In even this entirely secular household's calendar, there are still days of obligation, when one must gather with loved ones, eat and drink to excess, grow tearful in remembrance of the dead, sing, and mock evening gowns. Such was tonight. We made sausage and peppers which we ate on paper plates, in bed, with the thin Sunday paper for place-mats. We had a whole platter of homemade oatmeal cookies for dessert. We laughed, we hummed, we solemnly bowed our heads in admiration of the wisdom of our kind when, yet again, ancient Angela was given her due, and we admired Neil Patrick Harris in a very tight, very shiny suit. That's right, it was The Tonys.

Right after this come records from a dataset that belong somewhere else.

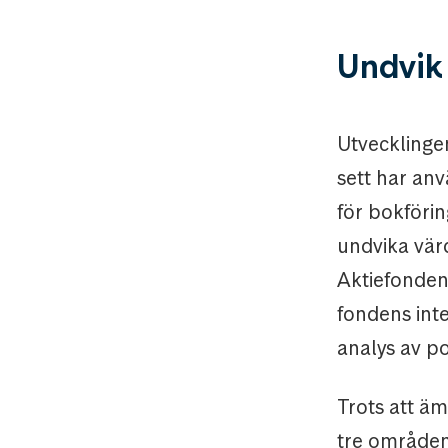
Undvik 
Utvecklingen
sett har anv
för bokförin
undvika värd
Aktiefonde
fondens inte
analys av po
Trots att ä
tre områden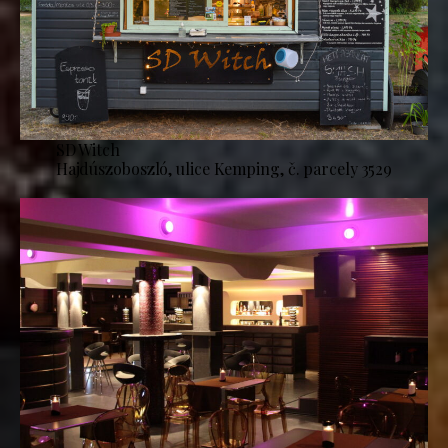
SD Witch
Hajdúszoboszló, ulice Kemping, č. parcely 3529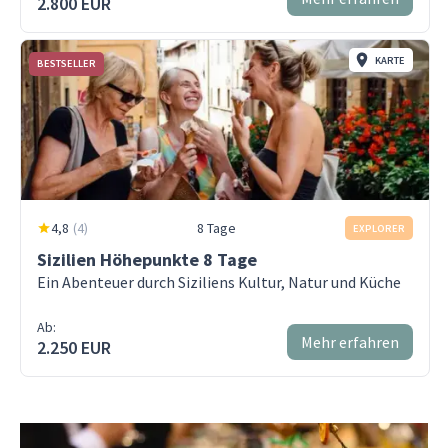
2.800 EUR
KARTE
BESTSELLER
4,8
(
4
)
8 Tage
EXPLORER
Sizilien Höhepunkte 8 Tage
Ein Abenteuer durch Siziliens Kultur, Natur und Küche
Ab:
Mehr erfahren
2.250 EUR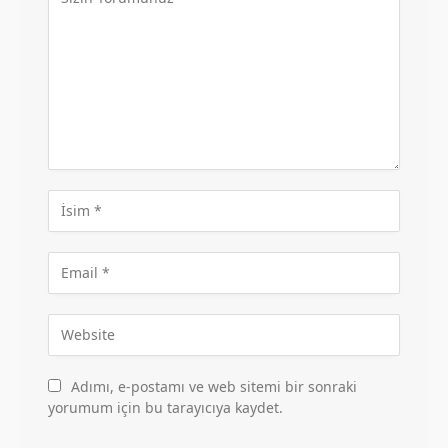
Adımı, e-postamı ve web sitemi bir sonraki
yorumum için bu tarayıcıya kaydet.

There are few happier memories of my otherwise parochial childhood than the annual Sunday when the television was conceded me for the whole of the evening, not without much grumbling and shaking of wise old heads, that I might, for three hours, imagine myself in the world I was otherwise unlikely to ever visit; where great stars I knew only from talk shows performed songs I knew only from records of show I was unlikely to ever see, where beautiful dancers wore derby hats and tight trousers and lifted showgirls in feathers and where, even then, I knew, just knew, no one minded if derby later danced with derby and all the feathers flocked together. How rare a thing it was then, that vision of perfect, musical happiness.

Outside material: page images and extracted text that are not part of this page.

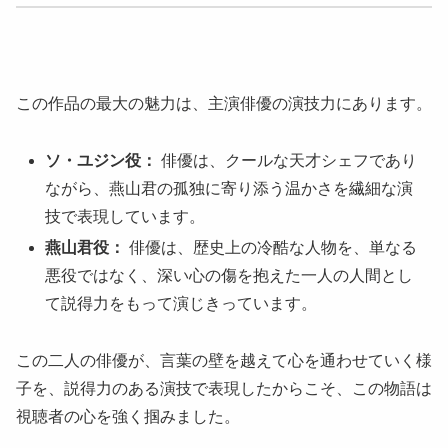
この作品の最大の魅力は、主演俳優の演技力にあります。
ソ・ユジン役：
俳優は、クールな天才シェフであり
ながら、燕山君の孤独に寄り添う温かさを繊細な演
技で表現しています。
燕山君役：
俳優は、歴史上の冷酷な人物を、単なる
悪役ではなく、深い心の傷を抱えた一人の人間とし
て説得力をもって演じきっています。
この二人の俳優が、言葉の壁を越えて心を通わせていく様
子を、説得力のある演技で表現したからこそ、この物語は
視聴者の心を強く掴みました。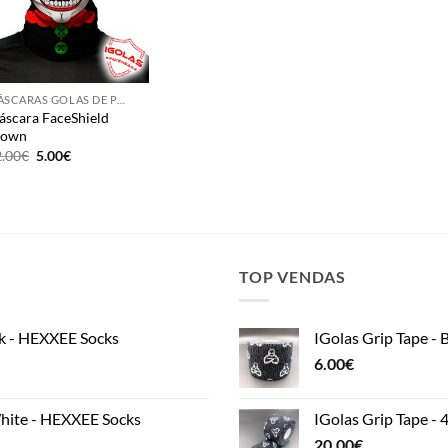
MÁSCARAS GOLAS DE PROTEÇÃO
scara FaceShield
lown
Original
Current
2.00
€
5.00
€
price
price
was:
is:
12.00€.
5.00€.
TOP VENDAS
k - HEXXEE Socks
IGolas Grip Tape - 
6.00
€
ite - HEXXEE Socks
IGolas Grip Tape - 
20.00
€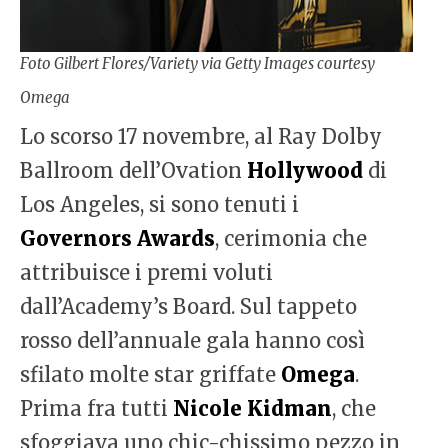
Foto Gilbert Flores/Variety via Getty Images courtesy
Omega
Lo scorso 17 novembre, al Ray Dolby
Ballroom dell’Ovation
Hollywood
di
Los Angeles, si sono tenuti i
Governors Awards
, cerimonia che
attribuisce i premi voluti
dall’Academy’s Board. Sul tappeto
rosso dell’annuale gala hanno così
sfilato molte star griffate
Omega
.
Prima fra tutti
Nicole Kidman
, che
sfoggiava uno chic-chissimo pezzo in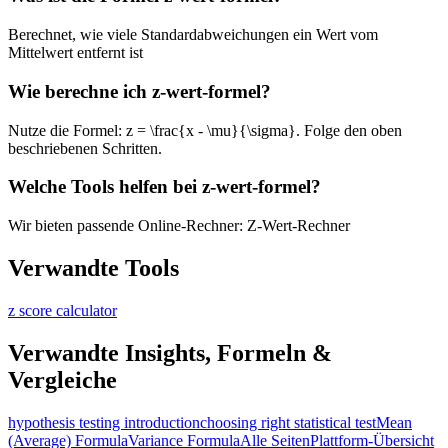
Berechnet, wie viele Standardabweichungen ein Wert vom
Mittelwert entfernt ist
Wie berechne ich z-wert-formel?
Nutze die Formel: z = \frac{x - \mu}{\sigma}. Folge den oben
beschriebenen Schritten.
Welche Tools helfen bei z-wert-formel?
Wir bieten passende Online-Rechner: Z-Wert-Rechner
Verwandte Tools
z score calculator
Verwandte Insights, Formeln &
Vergleiche
hypothesis testing introduction
choosing right statistical test
Mean
(Average) Formula
Variance Formula
Alle Seiten
Plattform-Übersicht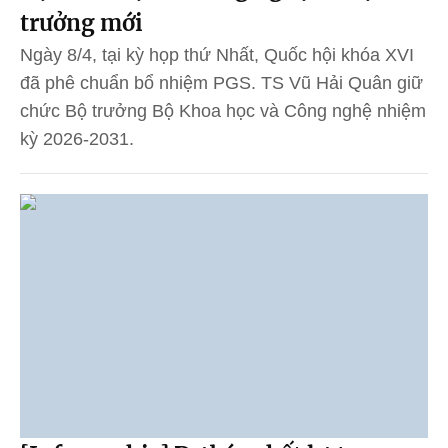
trưởng mới
Ngày 8/4, tại kỳ họp thứ Nhất, Quốc hội khóa XVI
đã phê chuẩn bổ nhiệm PGS. TS Vũ Hải Quân giữ
chức Bộ trưởng Bộ Khoa học và Công nghệ nhiệm
kỳ 2026-2031.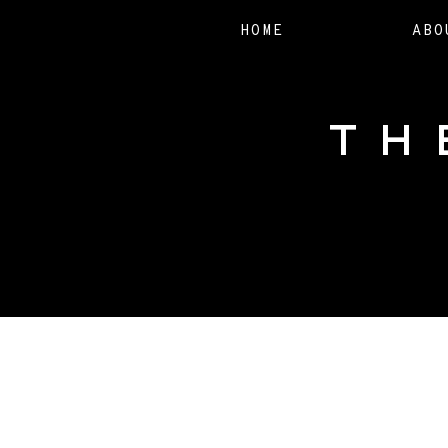
HOME
ABO
TH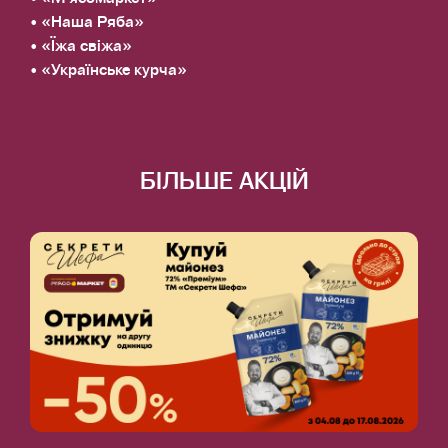
• «Наша Ряба»
• «Їжа свіжа»
• «Українське курча»
БІЛЬШЕ АКЦІЙ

My husband is not a show queen, but he is a good and loyal friend. If he is not of my sect, even by marriage, and does not quite understand my avidity for tap and tune, he is willing to sit with me at my devotions. Do not misunderstand, he is very much of the faith, he tends however more to church of Oscar. Ours is not so much a mixed marriage as a liberally ecumenical faggotry, embracing fabulousness wherever it may be found in the works of Gods and gays.
This sort of thing is as much a matter of what goes wrong as right. There can be no real spectacle without the constant danger of dear old Liza blowing out another hip, Stockard Channing treading on her train or, as also happened tonight, seeming to be as shocked as we were to find her solo changed to a duet with a completely inappropriate partner from an utterly unlike show. The worst though was not even the regular failure of the sound, but the ridiculously swooping camera during the "In Memorium" tribute, which allowed us to see up the left nostril of a third violinist, but not to read the names of the dead projected on the screen. The greatest charm of this show is that it is, after a fashion, live, with all the excitement and potential for miscalculation traditionally pertaining thereto. Rehearsal, it may be assumed, was not a pretty thing this year.
Tonight did not disappoint, or rather if it did, the failures were technical. The sound system was uniformly a disaster: microphones failed or arbitrarily plucked voices from the chorus, whole measures of music were either lost or weirdly unbalanced. The awkward transitions, usually one of the special pleasures of award shows, were amazingly messy this year, specially in the otherwise overwhelmingly grand opening number -- featuring more unrelated and arbitrarily arranged performers than a traditional circus parade -- threatened thrillingly to collapse into chaos, though, in the end, only the idiot singer of the hilariously ill-featured band Poison (!) was injured slightly when he missed his mark and the scenery conked him on his balding, bandanna-wrapped head.
And there were so many touching and delightful moments to compensate, or rather balance, the mess. Frank Langella was the best presenter of the night, gently castigating the nominating committee for overlooking his performance in "A Man for All Seasons," even producing from his tux pocket the full page ad for him that his producers had wasted, then dryly conceding, “And I thought Geoffrey Rush was nice in that play.” There was a devastatingly good performance from "Next to Normal," all three of the charming sprites that alternate the lead in "Billy Eliot: The Musical" breathlessly accepted their award together, not one or two, but all five tiny Italians currently performing the lead in every working production of "Jersey Boys," brought together to try to sing the louder than all ten of their tiny lungs could seem to stand. And dear, hunchbacked, little Jerry Herman gave a touching acceptance of his Lifetime Achievement Award without once spitting in the direction of Stephen Sondheim.
So much that was so good. But then, if you are of the faith, you were either there or watching, as we were, in our nightshirts, so I needn't go on.
The best performance of the evening though was saved for the credits, when the clever parody of "Tonight" by Marc Shaiman and Scott Wittman, featuring catty lyrics about the evening's winners, was sung handsomely by Neil Patrick Harris, in his gayest moment to date, not excluding even his shirtless turn as the MC in "Cabaret."
Oh, but this sort of thing just fills me with the spirit! It's good to go to Church, if only a few times a year, on High Holy Days. It is. Renews one's faith.